Hacker leaks passwords for 900+ enterprise VPN servers
The plaintext admin credentials for 900 hacked Pulse Secure VPNs have been shared in a cybercrime forum frequented by ransomware gangs. Catalin Cimpanu at ZDNet made the alarming discovery, and the stolen data looks legit. While numerous parties scanned for and exploited a known vulnerability (CVE-2019-11510) in Pulse Secure VPNs in recent months, the bar for exploitation by less capable actors has now been set much lower. Expect carnage.
“Iran here, is your F5 patched yet?”
The FBI warns that Iran’s state-aligned Fox Kitten/Parasite group is exploiting unpatched F5 Big-IP devices alongside a longer list of vulnerable networking equipment. Fox Kitten usually hands off access to compromised networks to other state-backed actors to do their worst with. So, you know. Good times.

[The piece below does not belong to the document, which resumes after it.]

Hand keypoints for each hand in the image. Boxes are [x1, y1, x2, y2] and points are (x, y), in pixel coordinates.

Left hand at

Data-slurping startup could do with a better backstory
The Wall Street Journal exposed a US Defence contractor that reportedly paid the developers of over 500 mobile apps to use an SDK that surreptitiously collects location data from user devices. Affected apps were not named and the story doesn’t conclusively prove that Anomaly Six sells data to intelligence agencies.
NSA releases guide to hiding your location
Executive Orders are all the rage right now, but NSA has some different suggestions for how to prevent adversaries from accessing your location data. NSA’s newly-published guide to limiting exposure to location tracking is a handy document for your security awareness team.

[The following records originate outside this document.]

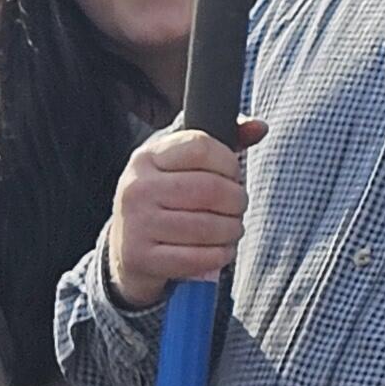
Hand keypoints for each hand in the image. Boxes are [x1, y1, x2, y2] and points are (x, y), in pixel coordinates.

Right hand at [104, 119, 259, 307]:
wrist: (126, 249)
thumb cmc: (163, 200)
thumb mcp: (180, 165)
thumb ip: (221, 143)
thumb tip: (259, 127)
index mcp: (146, 158)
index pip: (202, 147)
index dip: (229, 163)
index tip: (231, 175)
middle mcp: (137, 188)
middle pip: (211, 189)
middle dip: (237, 201)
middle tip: (237, 208)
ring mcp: (137, 224)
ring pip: (208, 227)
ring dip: (232, 230)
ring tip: (230, 229)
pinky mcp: (142, 258)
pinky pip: (198, 258)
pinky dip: (220, 255)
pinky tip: (220, 250)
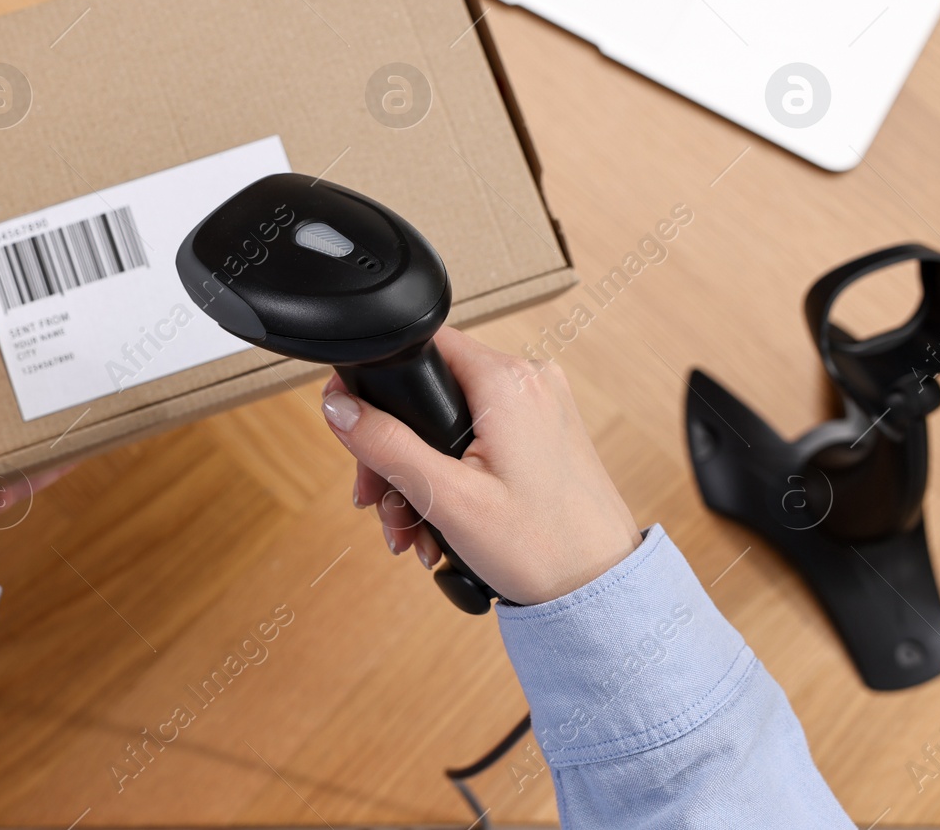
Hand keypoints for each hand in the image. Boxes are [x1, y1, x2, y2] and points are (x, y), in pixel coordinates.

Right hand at [320, 328, 640, 605]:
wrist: (601, 592)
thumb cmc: (544, 550)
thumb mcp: (447, 498)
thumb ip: (386, 445)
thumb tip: (338, 405)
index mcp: (507, 382)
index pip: (419, 346)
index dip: (374, 384)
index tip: (354, 427)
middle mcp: (529, 381)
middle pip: (429, 392)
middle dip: (394, 454)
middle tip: (380, 503)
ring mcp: (540, 406)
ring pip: (450, 421)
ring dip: (420, 476)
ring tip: (414, 530)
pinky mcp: (544, 433)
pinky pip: (479, 438)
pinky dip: (453, 475)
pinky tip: (442, 522)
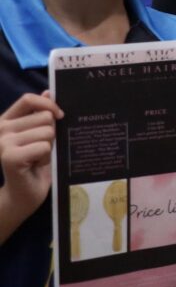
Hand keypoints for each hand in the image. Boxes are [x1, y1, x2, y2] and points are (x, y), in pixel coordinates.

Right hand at [0, 92, 61, 223]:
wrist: (22, 195)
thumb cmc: (32, 164)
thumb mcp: (37, 135)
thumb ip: (39, 115)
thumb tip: (48, 91)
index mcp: (5, 121)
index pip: (28, 99)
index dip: (48, 104)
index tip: (59, 115)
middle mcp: (0, 129)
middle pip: (44, 116)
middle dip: (50, 134)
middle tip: (39, 150)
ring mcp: (3, 142)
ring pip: (47, 132)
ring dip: (48, 147)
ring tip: (36, 158)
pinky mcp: (10, 156)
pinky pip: (44, 146)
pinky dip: (45, 157)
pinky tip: (34, 165)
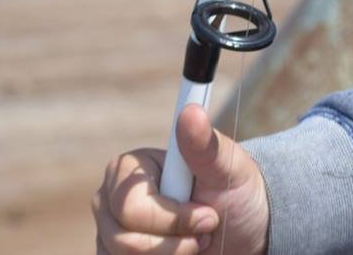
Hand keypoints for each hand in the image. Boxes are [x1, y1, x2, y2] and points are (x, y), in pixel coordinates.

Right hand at [93, 104, 269, 253]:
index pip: (131, 206)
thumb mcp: (228, 168)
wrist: (243, 228)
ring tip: (196, 239)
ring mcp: (108, 231)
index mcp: (130, 168)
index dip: (173, 218)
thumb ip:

Tor traffic hijacked in another cryptocurrency scam
Profit-motivated attackers have added hundreds of new nodes to the Tor network since May – at one point running a quarter of the world’s Tor exit relays – in order to perform MITM attacks on Tor users connecting to Bitcoin mixing services. The attackers downgraded their victim’s connection to HTTP and attempted to replace Bitcoin addresses entered into Bitcoin mixing services to steal cryptocurrency.
Ransomware crews target printer companies
Canon, LG and Xerox are the latest victims of the Maze ransomware crew. Maybe the Maze admins finally got sick of being told to “PC LOAD LETTER”.

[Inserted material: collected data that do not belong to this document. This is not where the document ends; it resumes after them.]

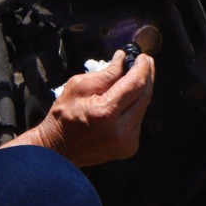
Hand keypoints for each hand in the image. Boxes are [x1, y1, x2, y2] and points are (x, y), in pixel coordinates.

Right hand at [9, 51, 154, 166]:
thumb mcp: (78, 86)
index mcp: (106, 113)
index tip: (143, 56)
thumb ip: (105, 74)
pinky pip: (138, 120)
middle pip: (145, 96)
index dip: (142, 68)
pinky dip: (135, 108)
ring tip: (133, 78)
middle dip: (147, 76)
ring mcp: (127, 142)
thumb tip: (123, 60)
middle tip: (144, 62)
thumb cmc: (64, 116)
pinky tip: (125, 101)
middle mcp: (121, 130)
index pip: (135, 84)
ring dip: (140, 92)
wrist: (58, 149)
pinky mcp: (129, 148)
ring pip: (144, 108)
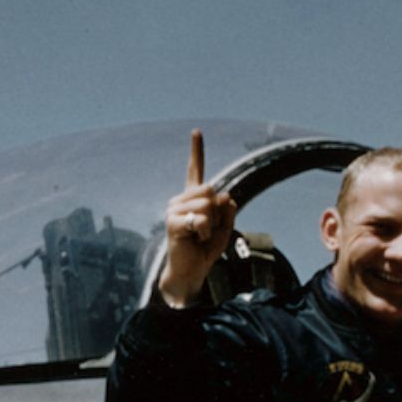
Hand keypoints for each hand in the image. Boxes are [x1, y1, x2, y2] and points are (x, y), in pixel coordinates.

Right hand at [157, 129, 237, 307]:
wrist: (191, 271)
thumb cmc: (205, 250)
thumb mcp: (225, 228)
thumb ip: (228, 211)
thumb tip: (226, 196)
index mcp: (193, 198)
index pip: (196, 170)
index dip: (197, 151)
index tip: (197, 131)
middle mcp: (180, 199)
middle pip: (211, 190)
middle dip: (218, 212)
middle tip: (207, 230)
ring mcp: (173, 209)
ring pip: (208, 204)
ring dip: (212, 224)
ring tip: (200, 236)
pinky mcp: (172, 221)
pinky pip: (202, 220)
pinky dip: (206, 232)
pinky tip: (195, 239)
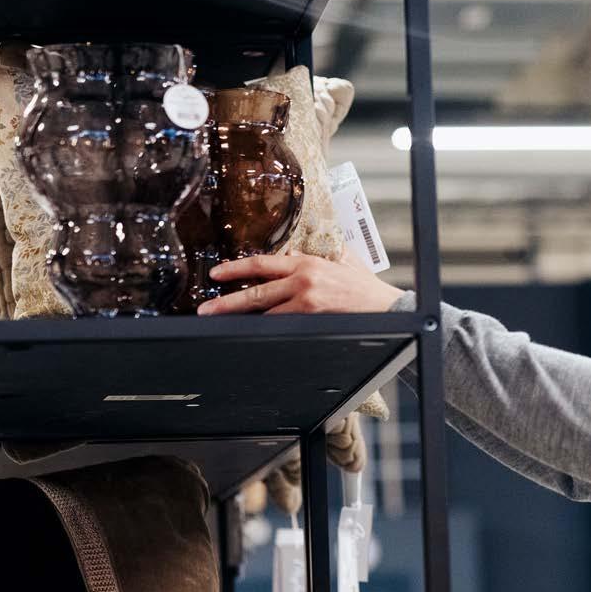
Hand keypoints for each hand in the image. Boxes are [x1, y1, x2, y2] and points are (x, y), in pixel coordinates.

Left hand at [196, 250, 403, 314]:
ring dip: (243, 320)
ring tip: (222, 326)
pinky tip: (252, 334)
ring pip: (265, 311)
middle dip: (227, 302)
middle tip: (205, 310)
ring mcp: (305, 299)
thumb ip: (310, 260)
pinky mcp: (312, 316)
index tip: (216, 274)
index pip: (262, 263)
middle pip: (255, 290)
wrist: (386, 305)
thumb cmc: (362, 287)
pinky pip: (281, 325)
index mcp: (305, 262)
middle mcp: (302, 278)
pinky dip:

Some long reads on disinfo
Disinformation experts poured scorn on a public statement on election interference by the US Office of the Director of National Intelligence (ODNI) this week, after it oversimplified the motivations and capabilities of China, Russia and Iran. A more detailed summary of how the US views Russia’s disinfo capabilities was published [pdf] separately by the State Department. For further balance, try Anna Arutunyan’s view in Foreign Policy: she believes Russia plays less like a Grandmaster and more like a chicken running around with its head cut off.